» Set exercise:
Lay out the lines of the records from the line with "country: Burundi" up to and including the line with "scientific name: Jacaranda copaia" as a JSON list of strings, one string per line, skipping blank lines.

--- Data entries ---

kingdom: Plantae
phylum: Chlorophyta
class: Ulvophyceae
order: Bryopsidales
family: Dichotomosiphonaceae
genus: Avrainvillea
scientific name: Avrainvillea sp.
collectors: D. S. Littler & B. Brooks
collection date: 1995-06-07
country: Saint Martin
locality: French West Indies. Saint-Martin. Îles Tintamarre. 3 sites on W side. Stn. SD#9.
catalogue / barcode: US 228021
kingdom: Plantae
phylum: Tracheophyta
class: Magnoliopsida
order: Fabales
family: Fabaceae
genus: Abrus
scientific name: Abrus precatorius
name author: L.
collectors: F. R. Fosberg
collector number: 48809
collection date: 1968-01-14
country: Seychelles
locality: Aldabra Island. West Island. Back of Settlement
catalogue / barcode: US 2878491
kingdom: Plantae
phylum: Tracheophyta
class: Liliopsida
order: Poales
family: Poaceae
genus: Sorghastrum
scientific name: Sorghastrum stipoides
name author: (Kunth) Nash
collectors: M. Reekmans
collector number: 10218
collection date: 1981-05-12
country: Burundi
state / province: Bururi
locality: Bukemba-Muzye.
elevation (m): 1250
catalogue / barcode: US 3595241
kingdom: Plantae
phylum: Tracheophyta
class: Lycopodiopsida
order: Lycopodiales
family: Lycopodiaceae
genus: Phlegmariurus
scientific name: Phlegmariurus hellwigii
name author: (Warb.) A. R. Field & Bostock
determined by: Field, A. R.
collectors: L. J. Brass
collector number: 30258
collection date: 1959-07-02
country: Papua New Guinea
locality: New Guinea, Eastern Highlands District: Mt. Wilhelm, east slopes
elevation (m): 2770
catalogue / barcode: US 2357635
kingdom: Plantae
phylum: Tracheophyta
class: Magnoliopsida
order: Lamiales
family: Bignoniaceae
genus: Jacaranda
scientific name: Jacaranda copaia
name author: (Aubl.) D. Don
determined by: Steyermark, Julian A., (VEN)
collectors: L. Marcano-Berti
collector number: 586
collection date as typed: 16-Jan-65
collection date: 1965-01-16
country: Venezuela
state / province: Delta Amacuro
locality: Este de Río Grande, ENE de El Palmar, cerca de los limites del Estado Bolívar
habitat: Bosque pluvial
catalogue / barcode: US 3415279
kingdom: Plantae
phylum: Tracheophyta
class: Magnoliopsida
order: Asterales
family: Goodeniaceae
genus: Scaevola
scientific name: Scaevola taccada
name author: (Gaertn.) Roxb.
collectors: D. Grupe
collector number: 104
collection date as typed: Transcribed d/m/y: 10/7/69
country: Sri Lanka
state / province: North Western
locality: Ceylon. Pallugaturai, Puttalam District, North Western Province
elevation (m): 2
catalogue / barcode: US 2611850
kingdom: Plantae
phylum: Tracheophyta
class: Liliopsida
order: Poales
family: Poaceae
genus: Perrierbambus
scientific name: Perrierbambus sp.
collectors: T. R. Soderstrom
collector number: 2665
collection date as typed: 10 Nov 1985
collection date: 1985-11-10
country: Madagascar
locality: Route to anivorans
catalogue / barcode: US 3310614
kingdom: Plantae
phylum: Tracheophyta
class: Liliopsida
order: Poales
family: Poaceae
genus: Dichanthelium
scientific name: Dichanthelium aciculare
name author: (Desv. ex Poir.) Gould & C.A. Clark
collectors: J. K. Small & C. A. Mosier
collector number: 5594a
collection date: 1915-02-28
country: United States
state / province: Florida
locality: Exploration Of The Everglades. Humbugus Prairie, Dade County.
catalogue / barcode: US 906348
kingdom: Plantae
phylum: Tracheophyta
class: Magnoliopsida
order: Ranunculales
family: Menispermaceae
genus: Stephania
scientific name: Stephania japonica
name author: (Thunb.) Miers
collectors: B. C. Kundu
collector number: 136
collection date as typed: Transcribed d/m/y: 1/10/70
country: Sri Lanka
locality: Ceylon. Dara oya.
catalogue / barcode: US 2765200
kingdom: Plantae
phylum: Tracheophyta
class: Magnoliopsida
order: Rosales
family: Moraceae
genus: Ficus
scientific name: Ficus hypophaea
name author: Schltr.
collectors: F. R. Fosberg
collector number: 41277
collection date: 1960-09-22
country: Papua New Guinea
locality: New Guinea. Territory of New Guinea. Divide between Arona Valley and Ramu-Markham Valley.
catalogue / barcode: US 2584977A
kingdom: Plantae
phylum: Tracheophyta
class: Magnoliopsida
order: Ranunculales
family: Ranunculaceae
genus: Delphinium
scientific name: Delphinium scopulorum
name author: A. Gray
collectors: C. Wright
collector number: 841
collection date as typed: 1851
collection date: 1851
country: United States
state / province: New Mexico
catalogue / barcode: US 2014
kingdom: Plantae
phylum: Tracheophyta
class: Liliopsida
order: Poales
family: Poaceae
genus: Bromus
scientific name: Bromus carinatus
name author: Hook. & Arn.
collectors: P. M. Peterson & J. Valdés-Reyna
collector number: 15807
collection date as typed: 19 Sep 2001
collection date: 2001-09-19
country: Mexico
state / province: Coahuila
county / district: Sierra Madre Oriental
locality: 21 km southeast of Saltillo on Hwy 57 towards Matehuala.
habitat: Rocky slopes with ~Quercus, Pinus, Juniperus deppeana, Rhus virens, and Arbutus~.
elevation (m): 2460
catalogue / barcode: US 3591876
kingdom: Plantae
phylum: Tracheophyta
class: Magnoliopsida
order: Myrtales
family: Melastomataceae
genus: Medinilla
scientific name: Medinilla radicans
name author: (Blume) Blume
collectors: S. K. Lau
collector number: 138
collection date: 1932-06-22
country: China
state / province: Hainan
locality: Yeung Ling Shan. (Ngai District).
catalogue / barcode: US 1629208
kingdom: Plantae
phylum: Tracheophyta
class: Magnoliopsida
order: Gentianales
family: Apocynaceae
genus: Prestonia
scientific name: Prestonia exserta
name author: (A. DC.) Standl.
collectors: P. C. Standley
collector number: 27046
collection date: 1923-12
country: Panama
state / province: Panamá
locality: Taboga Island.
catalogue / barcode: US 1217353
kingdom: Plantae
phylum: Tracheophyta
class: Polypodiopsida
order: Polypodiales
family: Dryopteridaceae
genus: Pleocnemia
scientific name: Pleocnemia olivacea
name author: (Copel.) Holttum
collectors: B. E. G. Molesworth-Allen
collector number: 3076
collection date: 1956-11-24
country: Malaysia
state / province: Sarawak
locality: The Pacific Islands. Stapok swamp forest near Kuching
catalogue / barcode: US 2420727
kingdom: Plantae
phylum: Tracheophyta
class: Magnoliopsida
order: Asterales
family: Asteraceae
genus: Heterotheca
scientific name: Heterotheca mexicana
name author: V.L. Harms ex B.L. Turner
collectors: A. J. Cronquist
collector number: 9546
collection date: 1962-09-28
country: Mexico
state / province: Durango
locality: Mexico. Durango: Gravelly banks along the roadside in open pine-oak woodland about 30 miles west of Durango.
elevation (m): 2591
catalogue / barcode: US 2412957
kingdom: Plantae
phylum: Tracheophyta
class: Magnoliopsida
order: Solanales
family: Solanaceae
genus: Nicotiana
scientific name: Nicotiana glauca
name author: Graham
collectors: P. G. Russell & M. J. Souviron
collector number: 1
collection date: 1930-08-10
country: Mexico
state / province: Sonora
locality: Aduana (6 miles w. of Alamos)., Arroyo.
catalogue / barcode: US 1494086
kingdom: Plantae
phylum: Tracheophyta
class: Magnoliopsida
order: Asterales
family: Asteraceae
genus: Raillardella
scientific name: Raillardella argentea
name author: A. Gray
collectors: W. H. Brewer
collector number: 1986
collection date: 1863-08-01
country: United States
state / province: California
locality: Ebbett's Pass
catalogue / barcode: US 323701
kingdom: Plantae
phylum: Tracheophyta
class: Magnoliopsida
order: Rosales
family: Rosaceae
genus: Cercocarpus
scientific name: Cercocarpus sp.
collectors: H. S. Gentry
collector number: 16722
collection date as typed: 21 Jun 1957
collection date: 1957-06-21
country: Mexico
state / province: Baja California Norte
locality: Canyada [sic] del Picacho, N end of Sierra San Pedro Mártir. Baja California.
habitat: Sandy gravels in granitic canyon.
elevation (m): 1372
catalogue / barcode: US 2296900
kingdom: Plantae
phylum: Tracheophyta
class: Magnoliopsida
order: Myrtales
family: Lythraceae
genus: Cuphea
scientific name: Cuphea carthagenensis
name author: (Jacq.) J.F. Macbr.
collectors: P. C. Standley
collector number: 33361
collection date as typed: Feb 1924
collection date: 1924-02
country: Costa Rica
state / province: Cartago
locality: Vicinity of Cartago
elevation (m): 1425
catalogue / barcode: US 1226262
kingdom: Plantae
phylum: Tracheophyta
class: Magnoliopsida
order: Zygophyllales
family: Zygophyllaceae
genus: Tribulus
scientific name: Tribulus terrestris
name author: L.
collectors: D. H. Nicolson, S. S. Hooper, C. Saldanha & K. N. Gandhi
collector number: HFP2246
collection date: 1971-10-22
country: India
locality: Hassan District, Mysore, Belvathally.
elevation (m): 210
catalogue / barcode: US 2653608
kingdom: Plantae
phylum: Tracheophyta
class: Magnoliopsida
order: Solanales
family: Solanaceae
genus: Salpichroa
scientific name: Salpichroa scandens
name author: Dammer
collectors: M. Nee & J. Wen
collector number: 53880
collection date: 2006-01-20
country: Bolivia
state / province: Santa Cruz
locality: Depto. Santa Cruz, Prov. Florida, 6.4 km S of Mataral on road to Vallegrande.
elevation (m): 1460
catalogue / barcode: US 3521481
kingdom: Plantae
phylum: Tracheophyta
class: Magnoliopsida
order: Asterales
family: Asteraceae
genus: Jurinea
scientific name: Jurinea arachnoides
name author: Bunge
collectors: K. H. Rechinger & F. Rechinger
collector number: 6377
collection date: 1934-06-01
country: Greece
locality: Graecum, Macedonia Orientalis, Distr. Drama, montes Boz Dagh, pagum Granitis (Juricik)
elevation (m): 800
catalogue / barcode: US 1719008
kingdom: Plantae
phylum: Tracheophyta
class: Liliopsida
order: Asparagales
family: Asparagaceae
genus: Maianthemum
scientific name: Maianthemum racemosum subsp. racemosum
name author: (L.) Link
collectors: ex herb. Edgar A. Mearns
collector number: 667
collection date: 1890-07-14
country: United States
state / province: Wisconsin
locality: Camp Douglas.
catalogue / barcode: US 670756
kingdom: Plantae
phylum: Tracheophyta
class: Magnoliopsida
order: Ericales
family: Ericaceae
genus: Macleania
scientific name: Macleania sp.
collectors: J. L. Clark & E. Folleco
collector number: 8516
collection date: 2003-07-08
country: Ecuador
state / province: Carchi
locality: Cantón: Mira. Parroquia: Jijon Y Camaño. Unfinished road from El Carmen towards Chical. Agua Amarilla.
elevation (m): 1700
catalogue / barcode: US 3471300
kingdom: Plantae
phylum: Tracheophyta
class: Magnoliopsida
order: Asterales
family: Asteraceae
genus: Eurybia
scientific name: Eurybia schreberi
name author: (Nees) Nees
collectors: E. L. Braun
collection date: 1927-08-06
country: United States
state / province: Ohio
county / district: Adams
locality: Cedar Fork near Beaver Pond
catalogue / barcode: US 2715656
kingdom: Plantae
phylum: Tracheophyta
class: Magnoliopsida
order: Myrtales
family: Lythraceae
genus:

---

» Completed exercise:
[
  "country: Burundi",
  "state / province: Bururi",
  "locality: Bukemba-Muzye.",
  "elevation (m): 1250",
  "catalogue / barcode: US 3595241",
  "kingdom: Plantae",
  "phylum: Tracheophyta",
  "class: Lycopodiopsida",
  "order: Lycopodiales",
  "family: Lycopodiaceae",
  "genus: Phlegmariurus",
  "scientific name: Phlegmariurus hellwigii",
  "name author: (Warb.) A. R. Field & Bostock",
  "determined by: Field, A. R.",
  "collectors: L. J. Brass",
  "collector number: 30258",
  "collection date: 1959-07-02",
  "country: Papua New Guinea",
  "locality: New Guinea, Eastern Highlands District: Mt. Wilhelm, east slopes",
  "elevation (m): 2770",
  "catalogue / barcode: US 2357635",
  "kingdom: Plantae",
  "phylum: Tracheophyta",
  "class: Magnoliopsida",
  "order: Lamiales",
  "family: Bignoniaceae",
  "genus: Jacaranda",
  "scientific name: Jacaranda copaia"
]